8                        For the reasons discussed above, we affirm the appealed order. 

            By the Court.—Order affirmed.

            This opinion will not be published.  See Wis. Stat. Rule 809.23(1)(b)4.

 

 


 



[1]  This appeal is decided by one judge pursuant to Wis. Stat. § 752.31(2)(c) (2001-02).  All references to the Wisconsin Statutes are to the 2001-02 version unless otherwise noted.

[2]  In Tomaras’s statement of the case and facts, she occasionally refers to herself as “he.”  The record indicates that the defendant-appellant is a female.

[3]  The record contains a letter from an assistant attorney general noting that he had received a copy of “certain pleadings” in this case.  The letter notes that the attorney general had decided not to appear in the circuit court proceedings, but “may seek to appear if the issue of the constitutionality of a statute or ordinance is raised on appeal.”  The letter concludes with a request that “the parties inform our office if the matter is appealed and the appeal raises the issue of constitutionality.”  We have been unable to locate anything in the record or in our correspondence file showing that Tomaras notified the attorney general that she is attacking the constitutionality of Wis. Stat. § 343.305 in this appeal.  Nonetheless, because the issue has been conclusively decided by a published opinion of this court, we dispose of this appeal on its merits.

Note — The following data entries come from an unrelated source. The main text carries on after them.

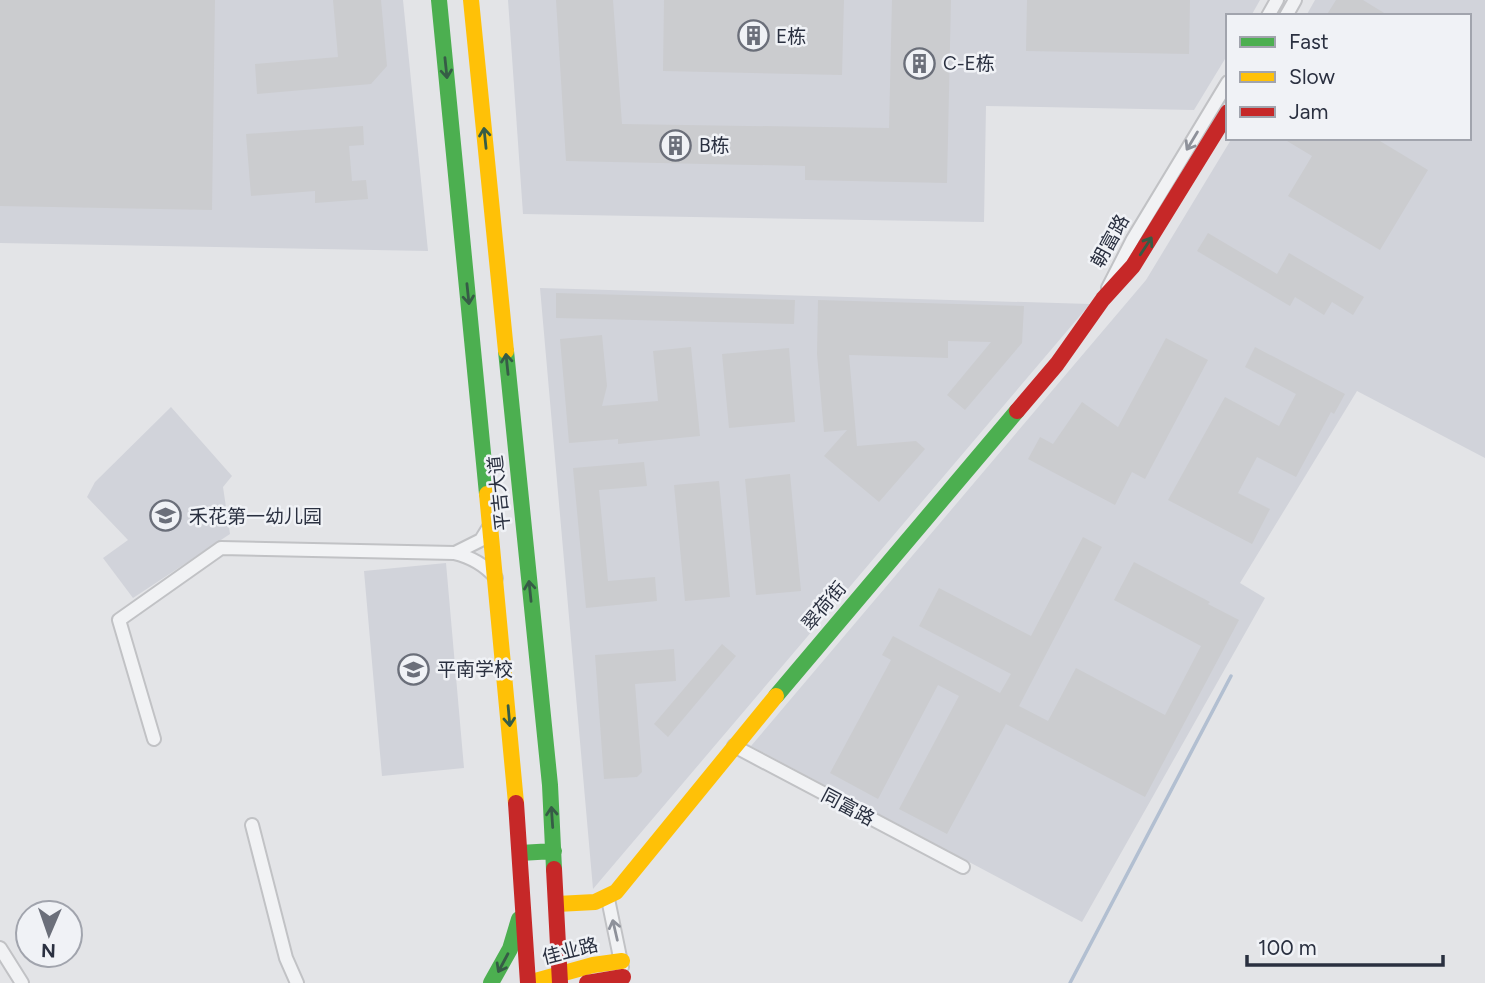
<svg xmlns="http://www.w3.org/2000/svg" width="1485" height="983" font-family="Figtree,'Noto Sans SC',sans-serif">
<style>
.built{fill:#d1d3da}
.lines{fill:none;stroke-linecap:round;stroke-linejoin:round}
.stream{stroke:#b2bfd1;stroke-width:3.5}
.building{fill:#cbcccf}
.street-casing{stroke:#c1c2c5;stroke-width:16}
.street{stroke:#f1f2f4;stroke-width:12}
.fast{stroke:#4caf50;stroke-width:16}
.slow{stroke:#ffc107;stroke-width:16}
.jam{stroke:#c62828;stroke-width:16}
.oneway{stroke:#365c46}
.oneway2{stroke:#8e919a}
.labels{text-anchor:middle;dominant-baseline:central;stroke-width:5;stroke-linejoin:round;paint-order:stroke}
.poi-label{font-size:19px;fill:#2a3040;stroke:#f0f2f6;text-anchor:start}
.street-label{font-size:19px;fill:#2a3040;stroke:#f0f2f6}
</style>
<rect width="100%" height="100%" fill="#e3e4e7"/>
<path class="built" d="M0,0H403L428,251L0,243Z
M508,0H1260L1251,16H1228V54L1194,110L986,106L984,222L523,214Z
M1315,0H1485V458L1357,391L1240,583L1265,598L1082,922L751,746L1146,280L1232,138H1469V16H1306Z
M540,288L1090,304L593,889Z
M171,407L232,476L223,487L230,534L133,598L103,558L128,540L87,497L95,482Z
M446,563L464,768L382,776L364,571Z"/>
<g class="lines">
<path class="stream" d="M1070,983L1231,676"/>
</g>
<path class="building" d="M0,0H215L212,210L0,206Z
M333,0H381L387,66L371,84L257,94L255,64L338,57Z
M556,0H613L622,124L889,128L892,0H951L947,183L805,180V166L566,161Z
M664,0H844L842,75L663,71Z
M1027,0H1190L1189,54L1026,51Z
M1336,0H1363L1389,16H1326Z
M363,126L364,145L349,146L352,181L366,180L368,199L315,203V191L251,196L246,134Z
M1282,138H1375L1428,170L1380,250L1288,196L1312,156Z
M1208,233L1277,274L1289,253L1364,297L1353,315L1332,302L1324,315L1295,297L1290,306L1197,251Z
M556,293L795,300L794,324L556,318Z
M818,300L1024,306L1022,343L965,410L947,395L991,342L948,341V358L849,355L857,446L916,441L925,449L879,502L824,456L847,430L824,432L817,354Z
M602,335L607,386L602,406L658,401L653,351L691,347L700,436L618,444V439L569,443L560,339Z
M1166,338L1208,360L1145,479L1132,472L1115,505L1028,459L1040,437L1053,444L1082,402L1118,427Z
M1255,347L1345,394L1334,414L1331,412L1296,477L1257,457L1238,493L1270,509L1252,544L1168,500L1225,397L1279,426L1296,394L1245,367Z
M789,348L795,422L729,428L722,354Z
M644,462L647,486L599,490L608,581L655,577L657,601L586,608L573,468Z
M790,474L801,591L756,595L745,479Z
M719,481L730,597L685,601L674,485Z
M1083,537L1102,547L1019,706L1048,721L1076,668L1165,715L1201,646L1114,600L1134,562L1210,602L1208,604L1239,620L1145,797L1006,724L947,834L899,809L959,696L938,685L878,799L830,773L891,660L882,655L893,636L1000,693L1011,674L919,626L939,588L1031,636Z
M722,644L736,656L668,737L654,724Z
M674,649L676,681L635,684L642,772L637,777L604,779L595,655Z"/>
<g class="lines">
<defs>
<path id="street" d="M1268,16L1277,0
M1286,16L1295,0
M1108,288L1133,239L1228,82
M455,553L481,540L489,527
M154,739L119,620L221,548L454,553C471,557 485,565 496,578
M734,746L963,867
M252,825L286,958L297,983
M608,899L622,967
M0,948L22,983"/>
</defs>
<use href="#street" class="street-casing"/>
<use href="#street" class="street"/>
<path class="fast" d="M439,0L487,494
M506,351L550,785L554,869
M776,696L1017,411
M520,853L554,851
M491,983L510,949L519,919"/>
<path class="slow" d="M471,0L506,351
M487,494L516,803
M557,904L595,902L616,892L776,696
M528,983L593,965L622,961"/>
<path class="jam" d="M1017,411L1057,364L1103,299L1133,266L1228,112
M516,803L528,983
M554,869L560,983
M587,983L623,977
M617,983L623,977"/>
</g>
<defs><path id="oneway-shaft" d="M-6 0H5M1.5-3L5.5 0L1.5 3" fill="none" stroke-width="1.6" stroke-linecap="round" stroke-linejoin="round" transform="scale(1.75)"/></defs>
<g class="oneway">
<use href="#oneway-shaft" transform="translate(446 68) rotate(84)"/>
<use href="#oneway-shaft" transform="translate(485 138) rotate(-96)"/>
<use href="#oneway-shaft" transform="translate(1146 246) rotate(-57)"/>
<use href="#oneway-shaft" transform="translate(468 294) rotate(84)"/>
<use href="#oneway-shaft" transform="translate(507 364) rotate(-96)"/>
<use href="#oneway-shaft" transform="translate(530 591) rotate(-96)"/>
<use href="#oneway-shaft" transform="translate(509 716) rotate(85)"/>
<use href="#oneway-shaft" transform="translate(552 817) rotate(-94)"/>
<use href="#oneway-shaft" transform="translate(503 963) rotate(118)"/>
</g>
<g class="oneway2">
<use href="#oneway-shaft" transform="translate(1192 141) rotate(121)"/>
<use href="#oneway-shaft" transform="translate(615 930) rotate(-103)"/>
</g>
<defs>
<symbol id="building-ring" viewBox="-11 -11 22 22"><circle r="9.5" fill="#f0f2f6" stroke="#6b6f7a" stroke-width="1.5"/><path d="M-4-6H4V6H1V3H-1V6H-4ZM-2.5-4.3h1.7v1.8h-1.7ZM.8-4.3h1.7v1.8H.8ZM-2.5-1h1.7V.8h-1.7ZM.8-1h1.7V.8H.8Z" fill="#6b6f7a"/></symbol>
<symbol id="school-ring" viewBox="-11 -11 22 22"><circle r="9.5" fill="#f0f2f6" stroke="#6b6f7a" stroke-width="1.5"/><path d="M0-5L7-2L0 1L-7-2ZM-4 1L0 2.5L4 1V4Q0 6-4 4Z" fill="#6b6f7a"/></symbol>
</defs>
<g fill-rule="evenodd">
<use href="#building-ring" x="736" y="18" width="35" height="35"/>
<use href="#building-ring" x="902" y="46" width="35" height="35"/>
<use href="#building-ring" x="658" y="128" width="35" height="35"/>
<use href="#school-ring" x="148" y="498" width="35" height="35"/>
<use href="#school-ring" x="396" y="652" width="35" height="35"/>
</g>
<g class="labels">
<g class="poi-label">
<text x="776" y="36">E栋</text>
<text x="943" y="63">C-E栋</text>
<text x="699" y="145">B栋</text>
<text x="189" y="516">禾花第一幼儿园</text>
<text x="437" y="669">平南学校</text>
</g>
<g class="street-label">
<text transform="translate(1110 241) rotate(-61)">朝富路</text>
<text transform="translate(499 493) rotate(-96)">平吉大道</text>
<text transform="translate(824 606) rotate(-50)">翠荷街</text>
<text transform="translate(848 807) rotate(28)">同富路</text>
<text transform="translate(570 951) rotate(-14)">佳业路</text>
</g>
</g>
<rect x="1226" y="14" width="245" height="126" fill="#f0f2f6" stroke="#a1a4ad" stroke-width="2"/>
<rect x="1240" y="37" width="35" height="10" fill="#4caf50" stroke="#a1a4ad" stroke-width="2"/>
<text x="1289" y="49" font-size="21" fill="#2a3040">Fast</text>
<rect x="1240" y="72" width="35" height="10" fill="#ffc107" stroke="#a1a4ad" stroke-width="2"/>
<text x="1289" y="84" font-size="21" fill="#2a3040">Slow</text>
<rect x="1240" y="107" width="35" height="10" fill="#c62828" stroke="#a1a4ad" stroke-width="2"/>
<text x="1289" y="119" font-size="21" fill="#2a3040">Jam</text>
<g transform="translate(49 934) rotate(182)"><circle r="33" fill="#f0f2f6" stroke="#a1a4ad" stroke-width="2"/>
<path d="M0-5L12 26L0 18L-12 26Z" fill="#6b6f7a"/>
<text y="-10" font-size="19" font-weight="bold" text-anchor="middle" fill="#2a3040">N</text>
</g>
<path d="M1247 955v10h196v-10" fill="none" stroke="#2a3040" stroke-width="3.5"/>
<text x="1258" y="955" font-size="21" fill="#2a3040" stroke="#f0f2f6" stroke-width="5" paint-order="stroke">100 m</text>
</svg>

[4]  In her letter to us, Tomaras cites as her reason for not filing a reply brief the issuance of our decision in State v. Riedel, 2003 WI App 18, No. 02-1772-CR.  However, Riedel had little or nothing to do with the issue in this case.  We decided in Riedel that police did not need to obtain a search warrant in order to analyze blood which they had legitimately seized from a person arrested for operating a motor vehicle while under the influence of an intoxicant.  Id. at ¶16.

[5]  As is his frequent custom, counsel for Tomaras requested us to defer the deadline for filing an opening brief.  Counsel asserted in his motion that he wished to defer filing a brief until after this court’s publication committee had decided whether to publish our opinion in Village of Little Chute v. Walitalo, 2002 WI App 211, 256 Wis. 2d 1032, 650 N.W.2d 891, review denied, 2002 WI 121, 257 Wis. 2d 120, 653 N.W.2d 892 (Wis. Sep. 26, 2002) (No. 01-3060).  He further asserted that the “issue decided in Walitalo is related to [the] issue presented by the present appeal,” and that counsel “desires … to address the impact of that opinion in the arguments presented in the initial brief in this appeal, and cite to it in the context of its role as precedent.”  We agreed to the request.  Having thus obtained a delay in the briefing and disposition of this appeal, however, Tomaras’s opening brief makes no mention whatsoever of the Walitalo opinion. 

We caution counsel that we do not look kindly upon such tactics for delaying the disposition of an appeal, and we will view his deferral requests more skeptically in the future.  Either the Walitalo opinion has little bearing on the issues and arguments in this appeal, and counsel’s request to delay briefing was thus ill-founded; or the opinion represents an adverse precedent of which counsel was obviously aware, and which he was ethically bound to bring to our attention when briefing this appeal, distinguishing its holding if he could.  See SCR 20:3.2 (“A lawyer shall make reasonable efforts to expedite litigation consistent with the interests of the client.”); SCR 20:3.3(a) (“A lawyer shall not knowingly: … (3) fail to disclose to the tribunal legal authority in the controlling jurisdiction known to the lawyer to be directly adverse to the position of the client and not disclosed by opposing counsel ….”).